=== DATA PROVIDED ===

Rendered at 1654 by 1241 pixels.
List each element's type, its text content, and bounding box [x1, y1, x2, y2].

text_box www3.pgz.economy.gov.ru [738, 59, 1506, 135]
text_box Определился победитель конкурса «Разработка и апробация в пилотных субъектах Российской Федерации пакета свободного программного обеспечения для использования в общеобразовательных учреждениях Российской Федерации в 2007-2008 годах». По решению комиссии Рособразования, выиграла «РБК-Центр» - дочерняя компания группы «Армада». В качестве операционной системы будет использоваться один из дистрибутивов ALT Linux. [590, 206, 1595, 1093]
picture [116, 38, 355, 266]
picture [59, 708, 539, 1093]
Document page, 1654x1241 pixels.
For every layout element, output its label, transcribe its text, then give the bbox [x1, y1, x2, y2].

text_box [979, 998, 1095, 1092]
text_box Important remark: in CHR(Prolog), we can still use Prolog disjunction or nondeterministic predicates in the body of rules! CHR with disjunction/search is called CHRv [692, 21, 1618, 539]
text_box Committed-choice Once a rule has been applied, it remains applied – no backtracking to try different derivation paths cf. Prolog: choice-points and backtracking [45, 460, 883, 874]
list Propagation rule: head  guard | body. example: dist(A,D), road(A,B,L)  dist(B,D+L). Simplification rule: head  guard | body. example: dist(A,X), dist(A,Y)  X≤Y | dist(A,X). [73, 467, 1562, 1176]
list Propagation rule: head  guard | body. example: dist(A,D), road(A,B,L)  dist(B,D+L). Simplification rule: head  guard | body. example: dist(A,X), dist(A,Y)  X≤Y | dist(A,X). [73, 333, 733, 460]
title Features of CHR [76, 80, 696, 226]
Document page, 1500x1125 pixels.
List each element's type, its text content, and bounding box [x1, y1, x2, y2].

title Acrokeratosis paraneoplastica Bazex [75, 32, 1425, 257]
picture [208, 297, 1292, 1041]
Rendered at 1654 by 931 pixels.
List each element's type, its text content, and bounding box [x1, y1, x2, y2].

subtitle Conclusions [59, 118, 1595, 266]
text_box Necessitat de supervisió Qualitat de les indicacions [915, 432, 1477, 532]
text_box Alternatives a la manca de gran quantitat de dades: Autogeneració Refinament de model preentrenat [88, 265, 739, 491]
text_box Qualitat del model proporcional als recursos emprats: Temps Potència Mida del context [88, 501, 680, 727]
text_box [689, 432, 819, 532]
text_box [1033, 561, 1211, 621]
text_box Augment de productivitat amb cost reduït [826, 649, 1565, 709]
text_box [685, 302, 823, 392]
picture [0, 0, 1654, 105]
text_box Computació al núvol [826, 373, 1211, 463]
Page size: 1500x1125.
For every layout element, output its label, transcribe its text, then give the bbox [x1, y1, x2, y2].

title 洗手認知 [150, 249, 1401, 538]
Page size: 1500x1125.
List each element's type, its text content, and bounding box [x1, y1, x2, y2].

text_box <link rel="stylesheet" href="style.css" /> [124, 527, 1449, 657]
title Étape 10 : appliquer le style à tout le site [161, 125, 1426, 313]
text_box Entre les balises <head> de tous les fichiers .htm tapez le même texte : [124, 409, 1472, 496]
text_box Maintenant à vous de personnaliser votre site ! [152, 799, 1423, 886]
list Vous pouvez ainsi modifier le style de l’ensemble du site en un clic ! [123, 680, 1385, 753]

===

* **WHAT THIS TASK INVOLVES**: Copy all of the records above word for word.

* **SOLUTION**:
Rendered at 1654 by 1241 pixels.
List each element's type, its text content, and bounding box [x1, y1, x2, y2].

text_box www3.pgz.economy.gov.ru [738, 59, 1506, 135]
text_box Определился победитель конкурса «Разработка и апробация в пилотных субъектах Российской Федерации пакета свободного программного обеспечения для использования в общеобразовательных учреждениях Российской Федерации в 2007-2008 годах». По решению комиссии Рособразования, выиграла «РБК-Центр» - дочерняя компания группы «Армада». В качестве операционной системы будет использоваться один из дистрибутивов ALT Linux. [590, 206, 1595, 1093]
picture [116, 38, 355, 266]
picture [59, 708, 539, 1093]
Document page, 1654x1241 pixels.
For every layout element, output its label, transcribe its text, then give the bbox [x1, y1, x2, y2].

text_box [979, 998, 1095, 1092]
text_box Important remark: in CHR(Prolog), we can still use Prolog disjunction or nondeterministic predicates in the body of rules! CHR with disjunction/search is called CHRv [692, 21, 1618, 539]
text_box Committed-choice Once a rule has been applied, it remains applied – no backtracking to try different derivation paths cf. Prolog: choice-points and backtracking [45, 460, 883, 874]
list Propagation rule: head  guard | body. example: dist(A,D), road(A,B,L)  dist(B,D+L). Simplification rule: head  guard | body. example: dist(A,X), dist(A,Y)  X≤Y | dist(A,X). [73, 467, 1562, 1176]
list Propagation rule: head  guard | body. example: dist(A,D), road(A,B,L)  dist(B,D+L). Simplification rule: head  guard | body. example: dist(A,X), dist(A,Y)  X≤Y | dist(A,X). [73, 333, 733, 460]
title Features of CHR [76, 80, 696, 226]
Document page, 1500x1125 pixels.
List each element's type, its text content, and bounding box [x1, y1, x2, y2].

title Acrokeratosis paraneoplastica Bazex [75, 32, 1425, 257]
picture [208, 297, 1292, 1041]
Rendered at 1654 by 931 pixels.
List each element's type, its text content, and bounding box [x1, y1, x2, y2].

subtitle Conclusions [59, 118, 1595, 266]
text_box Necessitat de supervisió Qualitat de les indicacions [915, 432, 1477, 532]
text_box Alternatives a la manca de gran quantitat de dades: Autogeneració Refinament de model preentrenat [88, 265, 739, 491]
text_box Qualitat del model proporcional als recursos emprats: Temps Potència Mida del context [88, 501, 680, 727]
text_box [689, 432, 819, 532]
text_box [1033, 561, 1211, 621]
text_box Augment de productivitat amb cost reduït [826, 649, 1565, 709]
text_box [685, 302, 823, 392]
picture [0, 0, 1654, 105]
text_box Computació al núvol [826, 373, 1211, 463]
Page size: 1500x1125.
For every layout element, output its label, transcribe its text, then give the bbox [x1, y1, x2, y2].

title 洗手認知 [150, 249, 1401, 538]
Page size: 1500x1125.
List each element's type, its text content, and bounding box [x1, y1, x2, y2].

text_box <link rel="stylesheet" href="style.css" /> [124, 527, 1449, 657]
title Étape 10 : appliquer le style à tout le site [161, 125, 1426, 313]
text_box Entre les balises <head> de tous les fichiers .htm tapez le même texte : [124, 409, 1472, 496]
text_box Maintenant à vous de personnaliser votre site ! [152, 799, 1423, 886]
list Vous pouvez ainsi modifier le style de l’ensemble du site en un clic ! [123, 680, 1385, 753]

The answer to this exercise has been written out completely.